As a backup, airliners today carry onboard anticollision technology. Linked into the cockpit transponder, Traffic Collision Avoidance System (TCAS, pronounced Tea-Cass), gives pilots a graphic, on-screen representation of nearby aircraft. If certain thresholds of distance and altitudes are crossed, TCAS will issue progressively ominous oral and visual commands. If two aircraft continue flying toward each other, their units work together, vocalizing a loudly imperative “CLIMB!” instruction to one and “DESCEND!” to the other.

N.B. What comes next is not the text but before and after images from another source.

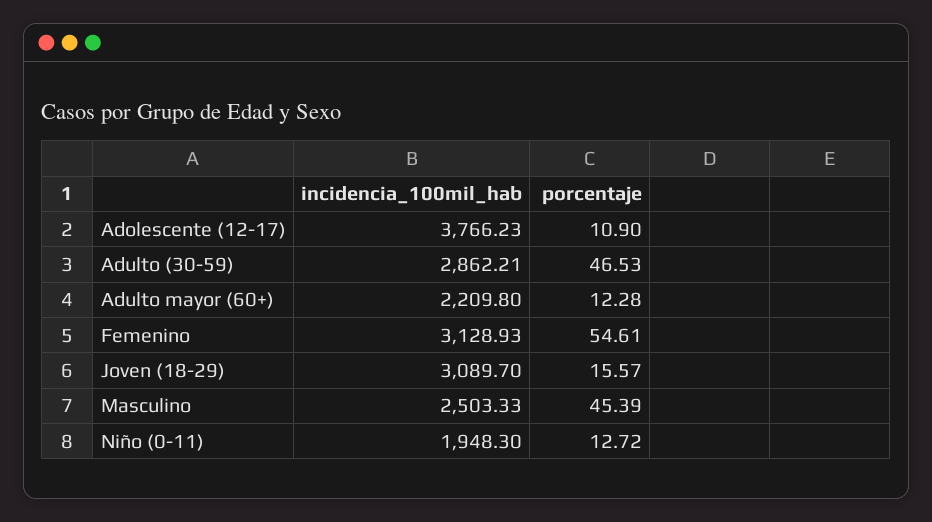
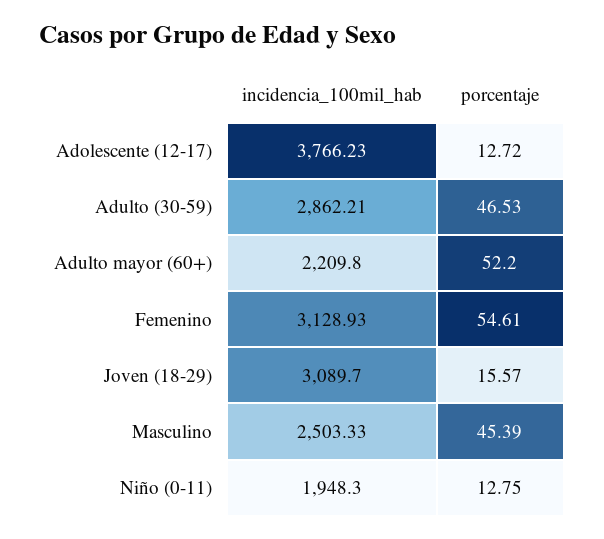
  {
    "incidencia_100mil_hab": {
      "Adolescente (12-17)": 3766.23,
      "Adulto (30-59)": 2862.21,
      "Adulto mayor (60+)": 2209.8,
      "Femenino": 3128.93,
      "Joven (18-29)": 3089.7,
      "Masculino": 2503.33,
      "Niño (0-11)": 1948.3
    },
    "porcentaje": {
-     "Adolescente (12-17)": 10.9,
+     "Adolescente (12-17)": 12.72,
      "Adulto (30-59)": 46.53,
-     "Adulto mayor (60+)": 12.28,
+     "Adulto mayor (60+)": 52.2,
      "Femenino": 54.61,
      "Joven (18-29)": 15.57,
      "Masculino": 45.39,
-     "Niño (0-11)": 12.72
+     "Niño (0-11)": 12.75
    }
  }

In 1978, a Pacific Southwest Airlines 727 collided with a Cessna while preparing to land at San Diego. In 1986, an Aeromexico DC-9 plunged into a Los Angeles suburb after hitting a Piper that had strayed, sans permission, into restricted airspace. Ten years later, a Saudi Arabian 747 was struck by a Kazakh cargo jet over India. Tragedies all, but these accidents occurred when TCAS was not yet standard equipment and when ATC protocols were not as sharp as they are today. Through technology and training, the threat of midair collisions has been greatly reduced.

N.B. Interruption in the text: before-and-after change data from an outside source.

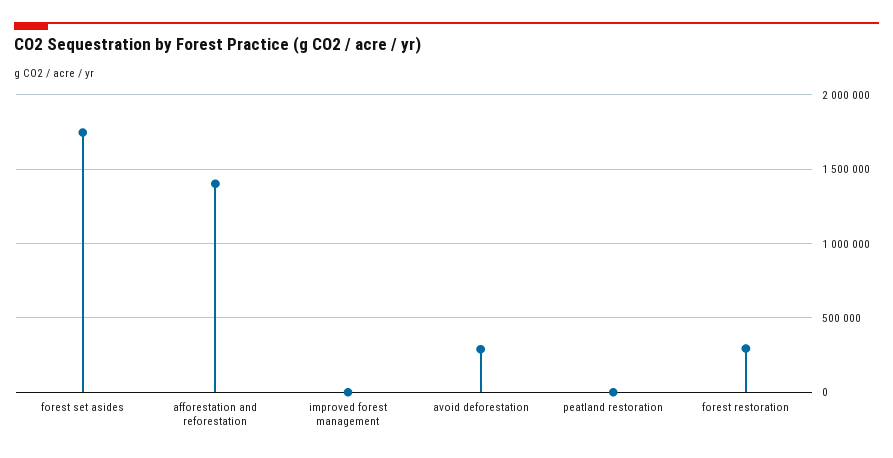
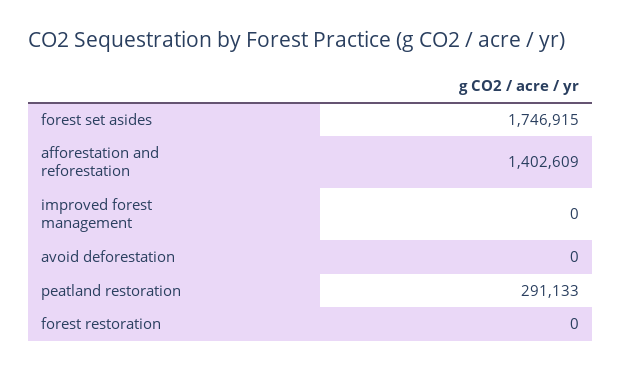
  {
    "forest set asides": 1746915,
    "afforestation and reforestation": 1402609,
    "improved forest management": 0,
-   "avoid deforestation": 300000,
+   "avoid deforestation": 0,
-   "peatland restoration": 0,
+   "peatland restoration": 291133,
-   "forest restoration": 300000
+   "forest restoration": 0
  }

But, for everything to work as it should requires the cooperation of both human and technological elements, bringing to mind the 2002 collision between a DHL freighter and a Bashkirian Airlines Tu-154 over the border between Switzerland and Germany. An ATC error had put the two planes on a conflicting course. A Swiss controller eventually noticed the conflict and issued a command for the Bashkirian crew to descend. At the same time, both airliners’ TCAS systems correctly interpreted the hazard, issuing their own instructions in the final seconds. TCAS told DHL to descend, and Bashkirian to climb. DHL did as instructed and began to lose altitude. The Bashkirian crew, however, disregarded the TCAS order to climb and chose instead to descend, in compliance with the controller’s original request. This was a mistake. Standard procedure is that TCAS, being the last word on an impending collision, override previous ATC instructions. Had the TCAS alarm been obeyed, the jets would have been sent on safely divergent vectors. Instead, they descended directly into one another, killing 71 people.